The memory address can be expressed in one of three ways, as shown above. In the first, pre-indexed form, an ARM register, Rn, holds the base address to which an offset can be added if necessary. Writeback of the effective address to Rn can be enabled using !. The offset must be divisible by 4, and within the range -1020 to 1020 bytes. With the second, post-indexed form, write-back of Rn+offset to Rn after the transfer, is automatic. Alternatively, a program-or-register-relative-expression can be used, in which case the assembler will generate a PC- or register-relative, pre-indexed address; if it is out of range an error will result.
op{condition}{L} CP#,Cd,[Rn {,#offset}]{!}
[Rn],#offset
L appended to the instruction specifies a long transfer; otherwise a short transfer takes place. The meaning of this is coprocessor-specific.

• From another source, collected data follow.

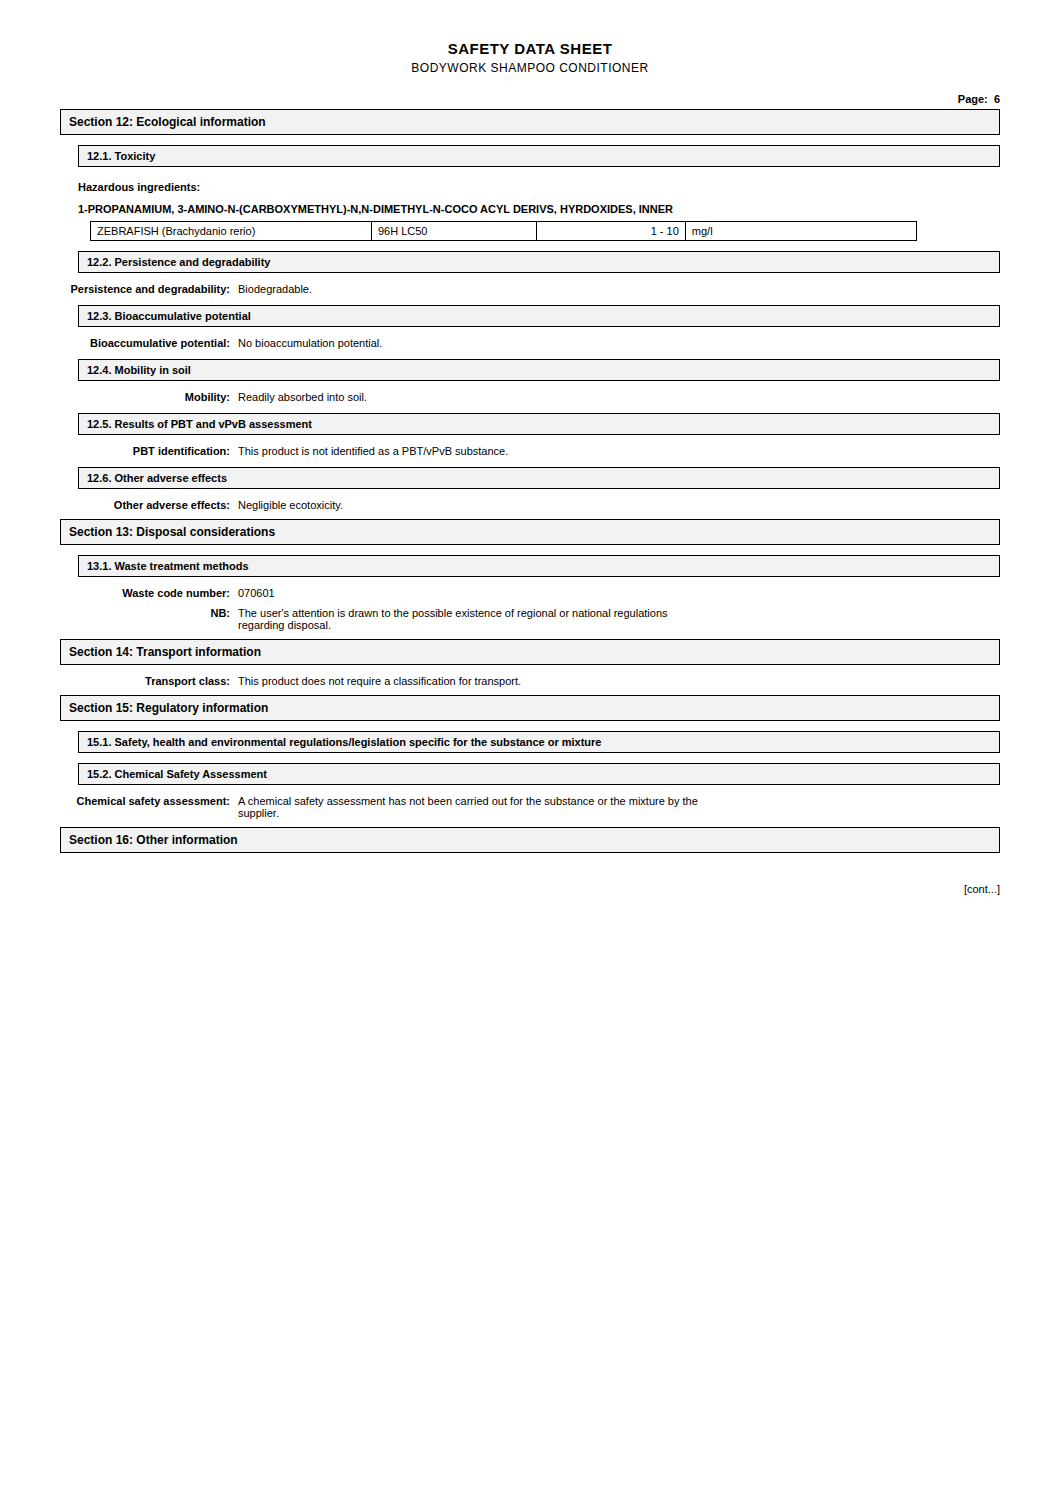SAFETY DATA SHEET
BODYWORK SHAMPOO CONDITIONER
Page: 6
Section 12: Ecological information
12.1. Toxicity
Hazardous ingredients:
1-PROPANAMIUM, 3-AMINO-N-(CARBOXYMETHYL)-N,N-DIMETHYL-N-COCO ACYL DERIVS, HYRDOXIDES, INNER
| ZEBRAFISH (Brachydanio rerio) | 96H LC50 | 1 - 10 | mg/l |
12.2. Persistence and degradability
Persistence and degradability:
Biodegradable.
12.3. Bioaccumulative potential
Bioaccumulative potential:
No bioaccumulation potential.
12.4. Mobility in soil
Mobility:
Readily absorbed into soil.
12.5. Results of PBT and vPvB assessment
PBT identification:
This product is not identified as a PBT/vPvB substance.
12.6. Other adverse effects
Other adverse effects:
Negligible ecotoxicity.
Section 13: Disposal considerations
13.1. Waste treatment methods
Waste code number:
070601
NB:
The user's attention is drawn to the possible existence of regional or national regulations
regarding disposal.
Section 14: Transport information
Transport class:
This product does not require a classification for transport.
Section 15: Regulatory information
15.1. Safety, health and environmental regulations/legislation specific for the substance or mixture
15.2. Chemical Safety Assessment
Chemical safety assessment:
A chemical safety assessment has not been carried out for the substance or the mixture by the
supplier.
Section 16: Other information
[cont...]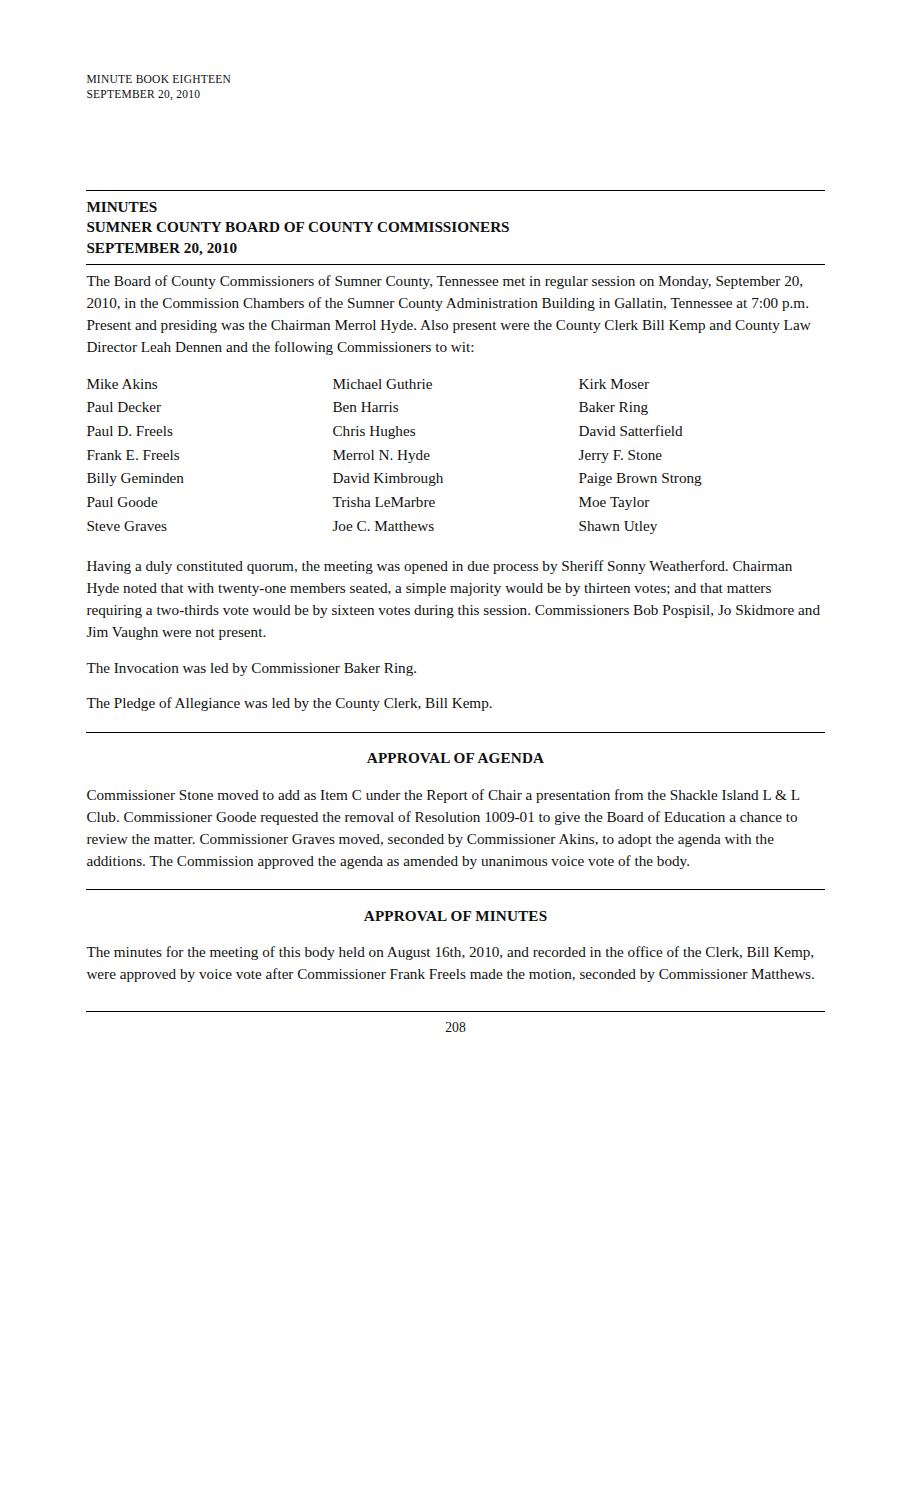MINUTE BOOK EIGHTEEN
SEPTEMBER 20, 2010
MINUTES
SUMNER COUNTY BOARD OF COUNTY COMMISSIONERS
SEPTEMBER 20, 2010
The Board of County Commissioners of Sumner County, Tennessee met in regular session on Monday, September 20, 2010, in the Commission Chambers of the Sumner County Administration Building in Gallatin, Tennessee at 7:00 p.m. Present and presiding was the Chairman Merrol Hyde. Also present were the County Clerk Bill Kemp and County Law Director Leah Dennen and the following Commissioners to wit:
| Mike Akins | Michael Guthrie | Kirk Moser |
| Paul Decker | Ben Harris | Baker Ring |
| Paul D. Freels | Chris Hughes | David Satterfield |
| Frank E. Freels | Merrol N. Hyde | Jerry F. Stone |
| Billy Geminden | David Kimbrough | Paige Brown Strong |
| Paul Goode | Trisha LeMarbre | Moe Taylor |
| Steve Graves | Joe C. Matthews | Shawn Utley |
Having a duly constituted quorum, the meeting was opened in due process by Sheriff Sonny Weatherford. Chairman Hyde noted that with twenty-one members seated, a simple majority would be by thirteen votes; and that matters requiring a two-thirds vote would be by sixteen votes during this session. Commissioners Bob Pospisil, Jo Skidmore and Jim Vaughn were not present.
The Invocation was led by Commissioner Baker Ring.
The Pledge of Allegiance was led by the County Clerk, Bill Kemp.
APPROVAL OF AGENDA
Commissioner Stone moved to add as Item C under the Report of Chair a presentation from the Shackle Island L & L Club. Commissioner Goode requested the removal of Resolution 1009-01 to give the Board of Education a chance to review the matter. Commissioner Graves moved, seconded by Commissioner Akins, to adopt the agenda with the additions. The Commission approved the agenda as amended by unanimous voice vote of the body.
APPROVAL OF MINUTES
The minutes for the meeting of this body held on August 16th, 2010, and recorded in the office of the Clerk, Bill Kemp, were approved by voice vote after Commissioner Frank Freels made the motion, seconded by Commissioner Matthews.
208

CPOp represents the coprocessor operation to be performed (four bits); details of such operations are coprocessor-specific and can be found in the appropriate datasheet. The operation is performed on CRn and CRm and the result written to CRd. The second, optional, CPOp2 field allows further variations on the operation (three bits).
CDP{condition} CP#,CPOp,CRd,CRn,CRm{,CPOp2}
CPOp is a 3-bit constant which specifies which variant of the instruction to perform. The selected operation is performed using the coprocessor registers Cn and Cm, and the result transferred to the ARM register Rd. If R15 is specified as the destination, only bits 28-31 of the result are transferred and are used to set the N, Z, C and V flags in the PSR without affecting the program counter. CPOp2, where present, is a 3-bit constant which sets the ARM condition flags, supporting the further coprocessor-specific sub-operations.
op{condition} CP#,CPOp,Rd,Cn,Cm{,CPOp2}
MRC is often used to read a coprocessor's status register(s), while MCR is used to write its control register(s). MRC, with R15 as the destination, supports execution of ARM code conditional on the result of an earlier coprocessor operation, (e.g. floating point compare).